SOME are calling 2016 the gloomiest year since the gloom index began, but hey, it’s Christmas, and people shop. And who am I to be a lefty killjoy? So despite Scrooge-like wage raises, despite Trump, despite the post-Brexit blues, UK consumers are spending five per cent more than last year, because British tradition dictates that there’s only one way to escape your economic troubles: buy it on the never never.

Shops, cafes, restaurants, online retailers and cowboy delivery are booming as if the apocalypse was happening somewhere else. But these are still cut-throat times. And, coincidentally, retail workers, waiting staff, bartenders, warehouse workers at online firms and post-privatisation mail delivery drivers all have something in common. All are likely victims of precarious work. Low-paid, unsecured temporary employment is endemic in these professions. Christmas is boom time for the gig economy and for radical exploitation.

In Scotland, a spirited campaign led by teenage and twenty-something workers is fighting to raise awareness of this injustice. Better Than Zero activists are using high-profile stunts this Christmas to target “bad employers” on Scotland’s high streets and industrial estates.

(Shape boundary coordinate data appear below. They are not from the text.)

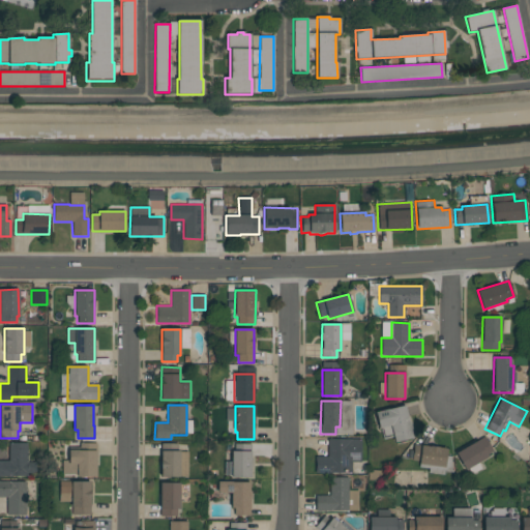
[(376,413),(404,406),(409,422),(410,422),(412,429),(410,430),(412,438),(395,442),(391,424),(380,428),(376,413)]
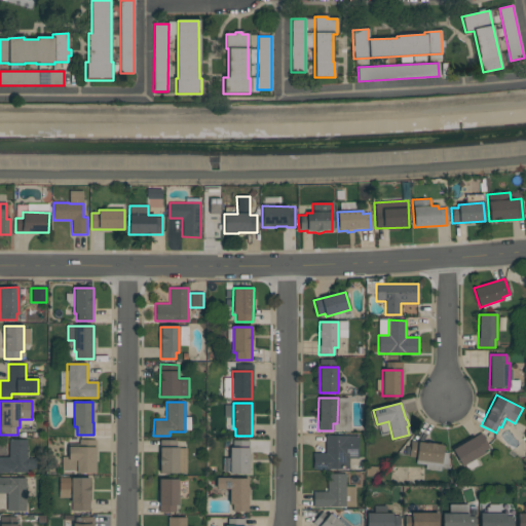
[(452,450),(480,434),(488,448),(483,451),(484,453),(462,466),(452,450)]
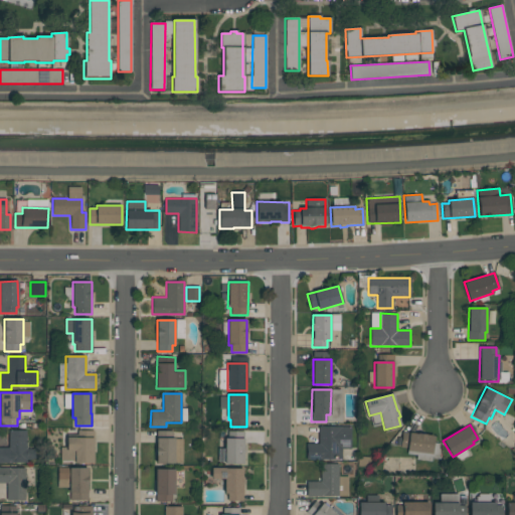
[(350,449),(341,449),(341,460),(307,460),(307,444),(318,444),(318,426),(350,426),(350,449)]
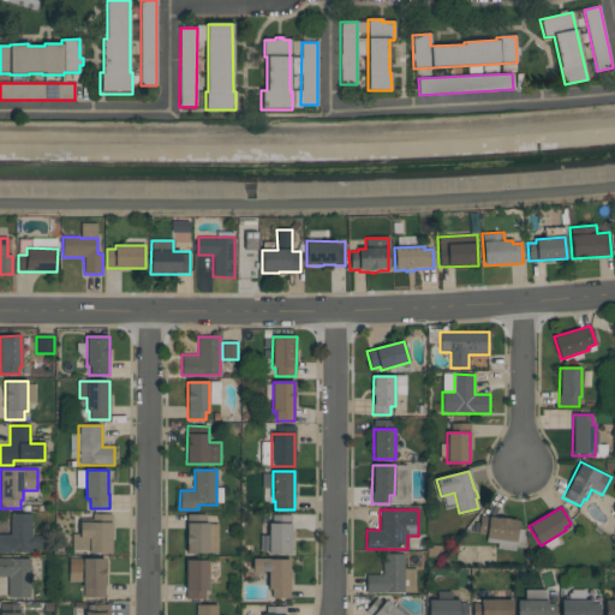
[(0,553),(0,535),(11,535),(10,514),(31,514),(31,537),(41,537),(41,549),(31,549),(31,553),(0,553)]
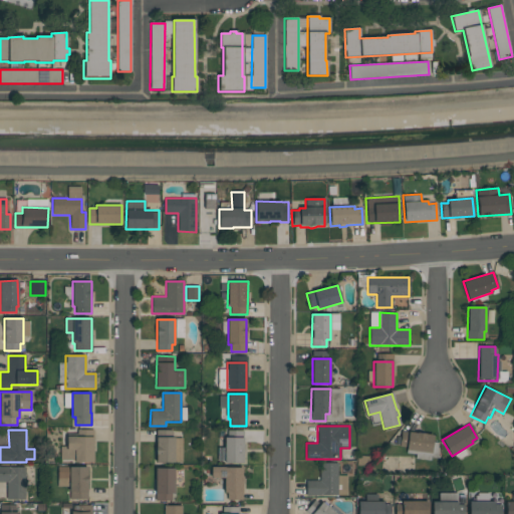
[(157,431),(165,432),(165,430),(174,431),(174,437),(175,437),(175,463),(156,463),(157,431)]
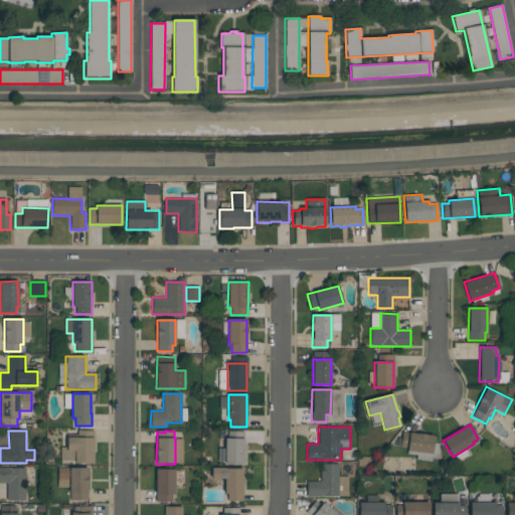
[(433,454),(407,451),(407,449),(399,448),(401,432),(435,436),(433,454)]
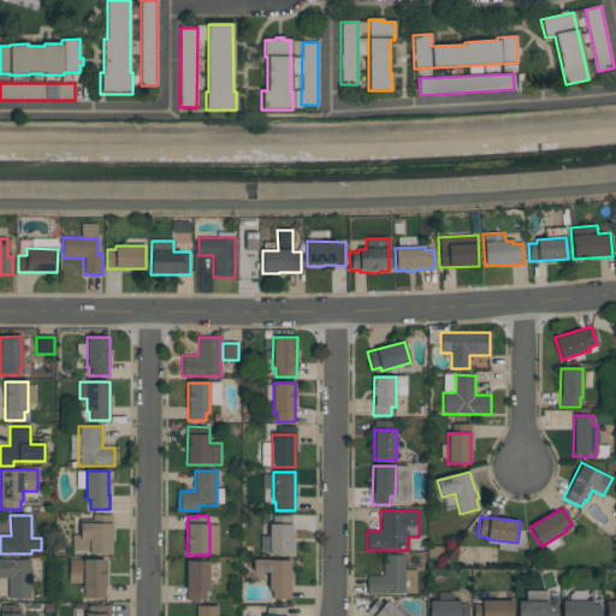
[(72,551),(72,535),(81,535),(81,523),(112,523),(112,554),(89,554),(89,551),(72,551)]
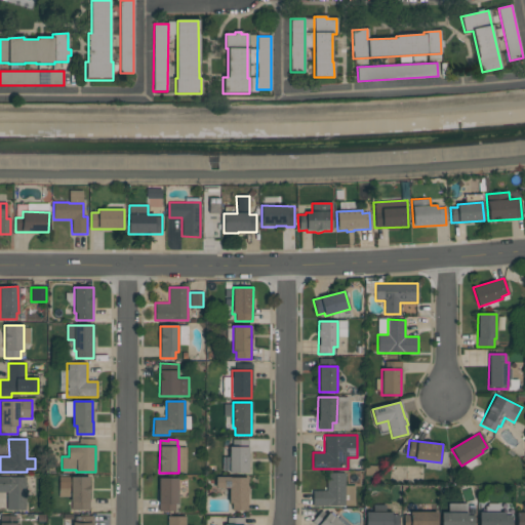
[(248,447),(248,473),(230,473),(230,447),(248,447)]
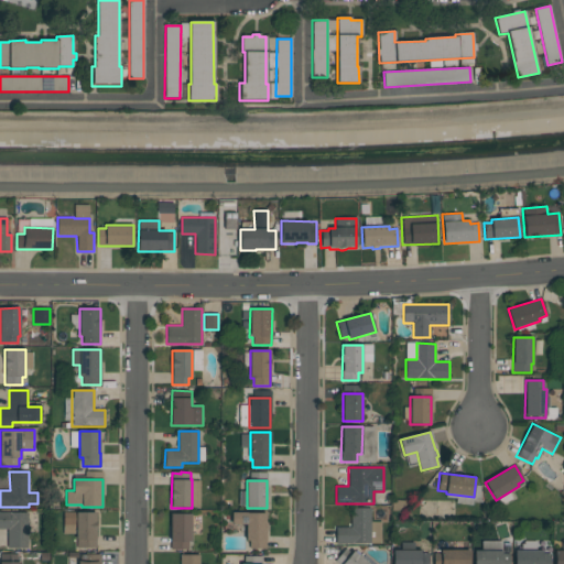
[(350,528),(350,508),(370,508),(370,543),(336,544),(336,528),(350,528)]
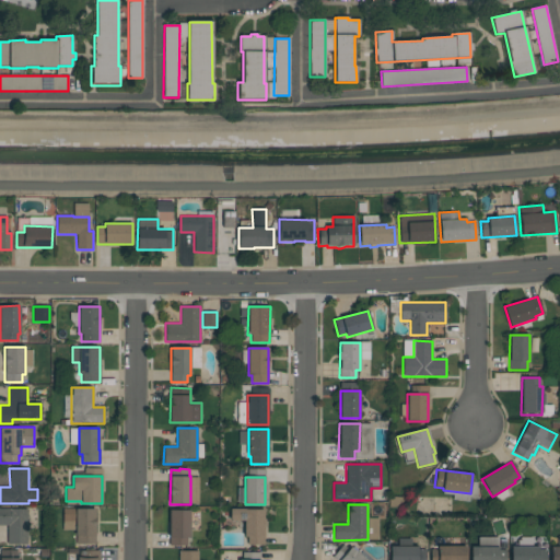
[(7,545),(7,525),(0,525),(0,509),(27,509),(27,545),(7,545)]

Some bad employers are small businesses that need to grasp every last penny of profit at Christmas time. But many of the rottenest offenders are multibillion-pound conglomerates that you’ll find in Tokyo, Rome and Baghdad as well as Glasgow. Cafe chains like Caffé Nero and Costa, franchises like McDonald’s and superstores like ASDA and Tesco could easily afford to pay well.

They choose not to, because shareholders and profit-making comes first. Yet high street companies – and online retailers like Amazon – are super brand-conscious. They depend on their reputation to sell us products or experiences, and their websites are plastered in their “ethical business” credentials. Ho ho ho!

Theoretically, they should be extra vulnerable to challenges by their employees, who are among the lowest-paid and most exploited in Britain. After all, these firms don’t really manufacture things: they manufacture the brand, which is really positive emotional associations with products. But they’re creating this warm human glow while dehumanising their workers.

How do they get away with it? In a word, silence. Politicians and mainstream media haven’t either the time or the inclination to do investigative work at the bottom end of British capitalism. High street firms employ huge PR, media and legal teams to preserve their tender and fuzzy “ethical-hipster” reputation. Workplace bullying and insecure contracts help to terrorise those who want to speak out. The worst part is that many young workers are simply becoming acclimatised to taking shit from little Hitlers in a nametag.

The message we hear about the British high street is tightly controlled. We see the John Lewis Christmas ad, the white-toothed smiling staff and the twinkling lights. We’re trained not to see the reality. That’s why Better Than Zero’s campaign is a valuable reminder of the dark side of the Christmas boom.

Better Than Zero, for me, also highlights the future of defending ourselves in work. Trade unions grew up with Britain as the workshop of the world, and their mode of organisation grew up around the production of things, because Britain produced things. Later, the unions adapted to white-collar employment in the mass public-sector bureaucracy.

However, increasingly, Britain doesn’t produce things. Britain has lost another 385,500 manufacturing jobs since the crash of 2008. The traditional service occupations aren’t looking healthy either. Public-sector employment is also at its lowest since 1999, and local authorities in particular have shed 700,000 jobs since 2010. We’ll fight that, but even recovering these lost jobs will be a major battle and we’re swimming against the current with a Tory government in charge.

Manufacturing and the public sector have something in common: they are not brand conscious. Trade union strategy here thus depends on sheer industrial and financial muscle. The new, burgeoning forms of retail and services are, by contrast, brand-obsessed. They are mobile, media-savvy and self-consciously “aware” of what customers think about them.

To recover its old strength, trade unionism is beginning to adapt accordingly. We need to use their image-consciousness against the bad employers to raise conditions across the board.

Groups like Better Than Zero are doing precisely this. Its activists are young, internet-native and focused on changing attitudes.

But they also need us. It’s our own shopping, eating and drinking merriment experience that’s the real stake in this. The contemporary high street corporation, every bar and restaurant, creates a fantasy world of fairy lights, nostalgia and designer ethics so we can feel comfortable spending money we don’t have. Behind the scenes there’s low pay, insecurity, bullying management and astronomical profits. We’re half aware of it. But often we choose to embrace the fantasy instead. It just seems nicer.

By choosing to notice the workers who make the Christmas experience happen, we’ll play our part in holding these companies to account. The next time you’re complaining about some harassed serf’s lack of deference in a cafe or a store, think: am I part of the problem here?

Ultimately, we need a better economic model. Every year, Christmas comes along to bail out the British economy, and it’s not sustainable: there’s a crunch to come. However, the retail and hospitality economy is here to stay. And we ignore it at our peril, because it’s likely to be a decisive battleground in the future fight for decent jobs and social justice.